Oh, Brother: Fox Cancels Ben and Kate

Freshman Comedy Fails to Deliver Ratings

Fox is revising its two-hour Tuesday night comedy block, halting production on the freshman effort Ben and Kate just days after pulling the show from its winter schedule.

The amiable sitcom, which starred Dakota Johnson and writer-performer Nat Faxon as a pair of mismatched siblings, enjoyed what seemed to be a plum time slot, occupying the half-hour between Raising Hope and New Girl. But, as has been the case with nearly every show that has premiered this season, the ratings never came together for Ben and Kate.

After bowing Sept. 25 to 4.21 million viewers and a 2.1 rating in the 18-49 demo, Ben and Kate began taking on water. By week four, the show was drawing just 2.70 million viewers and a 1.2 in the demo, per Nielsen live-plus-same day data.

Not helping matters was Ben and Kate’s competitive set, a roster of reach vehicles that included: NBC’s The Voice; Dancing with the Stars (ABC); and the CBS procedural NCIS. The latter is the most-watched scripted series on television.

Through the course of the 13 episodes that aired this season, Ben and Kate averaged a mere 2.82 million viewers and a 1.3 in the dollar demo. Fox halted production on the series with just two episodes left to be filmed out of an 18-episode order. It’s uncertain if the remaining three installments will air, although there’s always a chance Fox may burn them off in the summer.

Fox placed a full-season order for Ben and Kate on Oct. 8. 

Beginning this week, Fox will fill the 8:30 p.m. time slot with a second episode of Raising Hope.
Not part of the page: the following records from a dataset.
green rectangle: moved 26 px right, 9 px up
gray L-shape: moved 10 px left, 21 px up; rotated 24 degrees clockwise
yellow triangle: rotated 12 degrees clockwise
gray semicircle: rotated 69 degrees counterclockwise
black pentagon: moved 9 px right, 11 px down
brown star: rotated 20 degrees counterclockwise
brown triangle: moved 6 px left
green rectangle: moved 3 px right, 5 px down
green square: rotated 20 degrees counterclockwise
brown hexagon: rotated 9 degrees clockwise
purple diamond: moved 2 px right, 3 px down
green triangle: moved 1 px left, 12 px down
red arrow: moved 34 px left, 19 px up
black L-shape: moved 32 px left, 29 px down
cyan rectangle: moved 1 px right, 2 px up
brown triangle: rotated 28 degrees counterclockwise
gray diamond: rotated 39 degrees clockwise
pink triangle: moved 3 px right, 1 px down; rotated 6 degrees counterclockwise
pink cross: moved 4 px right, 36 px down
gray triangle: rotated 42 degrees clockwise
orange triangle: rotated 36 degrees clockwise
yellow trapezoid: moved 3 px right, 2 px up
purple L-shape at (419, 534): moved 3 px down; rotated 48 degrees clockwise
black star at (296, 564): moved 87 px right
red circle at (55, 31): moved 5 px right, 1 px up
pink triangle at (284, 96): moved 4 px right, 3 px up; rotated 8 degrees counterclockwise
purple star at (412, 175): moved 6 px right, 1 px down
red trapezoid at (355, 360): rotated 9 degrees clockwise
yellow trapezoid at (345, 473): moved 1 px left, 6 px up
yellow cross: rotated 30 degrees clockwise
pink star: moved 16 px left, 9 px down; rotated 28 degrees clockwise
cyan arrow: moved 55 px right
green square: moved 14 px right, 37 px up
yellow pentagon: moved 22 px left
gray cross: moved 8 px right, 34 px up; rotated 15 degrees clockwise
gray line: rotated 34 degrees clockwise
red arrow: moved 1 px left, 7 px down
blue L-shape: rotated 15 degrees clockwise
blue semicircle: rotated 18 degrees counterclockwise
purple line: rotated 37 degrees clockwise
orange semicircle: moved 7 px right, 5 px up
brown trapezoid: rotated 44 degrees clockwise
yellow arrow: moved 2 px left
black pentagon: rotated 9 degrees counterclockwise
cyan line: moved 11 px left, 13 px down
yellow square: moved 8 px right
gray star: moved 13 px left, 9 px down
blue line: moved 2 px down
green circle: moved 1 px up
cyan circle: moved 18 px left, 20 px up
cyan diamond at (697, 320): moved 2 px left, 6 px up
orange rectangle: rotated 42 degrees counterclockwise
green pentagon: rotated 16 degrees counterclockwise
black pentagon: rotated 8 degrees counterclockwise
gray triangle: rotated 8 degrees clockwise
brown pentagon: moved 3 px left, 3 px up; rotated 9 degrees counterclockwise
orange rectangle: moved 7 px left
Gordon Ramsay’s Hell’s Kitchen will return for its 11th cycle on March 12, effectively bringing an end to the two-hour comedy experiment—at least for the near term. But that’s not to say Fox won’t try to revive the block next fall; after all, it has ordered eight comedy pilots.

In any event, the cancelation is a blow to Fox entertainment president Kevin Reilly’s plans to maintain a standalone pillar of four comedies. Prior to the network’s 2012-13 upfront presentation in New York, Reilly told TV writers that the Tuesday night block was “something we wanted to do for a long time,” before adding that in newcomers Ben and Kate and The Mindy Project, Fox “finally [had] the shows that feel like exactly the tone we are looking for.”

Reilly went on to say that Fox didn’t overload on comedy projects because his development team “made some bets that we think are going to stick.”

Fox still has one last comedy bullet in the chamber with the single-camera sitcom The Goodwin Games. While the network hasn’t announced a premiere date, it could air as many as seven episodes before the season ends in late May.

Season-to-date, Ben and Kate is the third new sitcom to be canceled (fourth if you count NBC’s stillborn Dane Cook pilot, Next Caller). It joins NBC’s Animal Practice and CBS’ Partners in broadcast’s Great Beyond. If the ratings are anything to go by, Ben and Kate won’t be wanting for additional company at season’s end. Of the 10 new comedies that have premiered this year, only ABC’s The Neighbors is still delivering a 2.0 in the demo.

After losing its Voice lead-in, the once-promising Matthew Perry comedy Go On has flatlined, falling from a 3.4 in its fall debut to a 1.3 in the demo last Tuesday. This puts the show in league with lead-out The New Normal (1.2 on Jan. 22), Guys with Kids (1.3 on Jan. 9) and 1600 Penn (1.3 on Jan. 24).

Also failing to draw a crowd are Fox’s The Mindy Project,which has drawn a 1.5 in its last four new installments and ABC’s Malibu Country, which averages a 1.5 rating on low-HUT level Friday nights.

Ben and Kate’s ouster comes on the heels of ABC pulling the plug on its sophomore Tuesday night comedy, Don’t Trust the B—- in Apt. 23

If Tuesday nights are now a little less cheery, things are generally starting to look up at Fox. While it has a long way to go to make up its shortfall among the under-50 set—through Week 17, the network is down 27 percent in the demo with an average rating of 2.4—Fox is starting to see a little daylight thanks to the return of American Idol and the new drama series The Following.

While Idol is no longer delivering jaw-dropping ratings, the franchise remains one of the last non-NFL properties to reach a 5.0 or better in the demo. Meanwhile, the graphic serial-killer procedural The Following debuted last Monday to a very promising 10.4 million viewers and a 3.2 rating.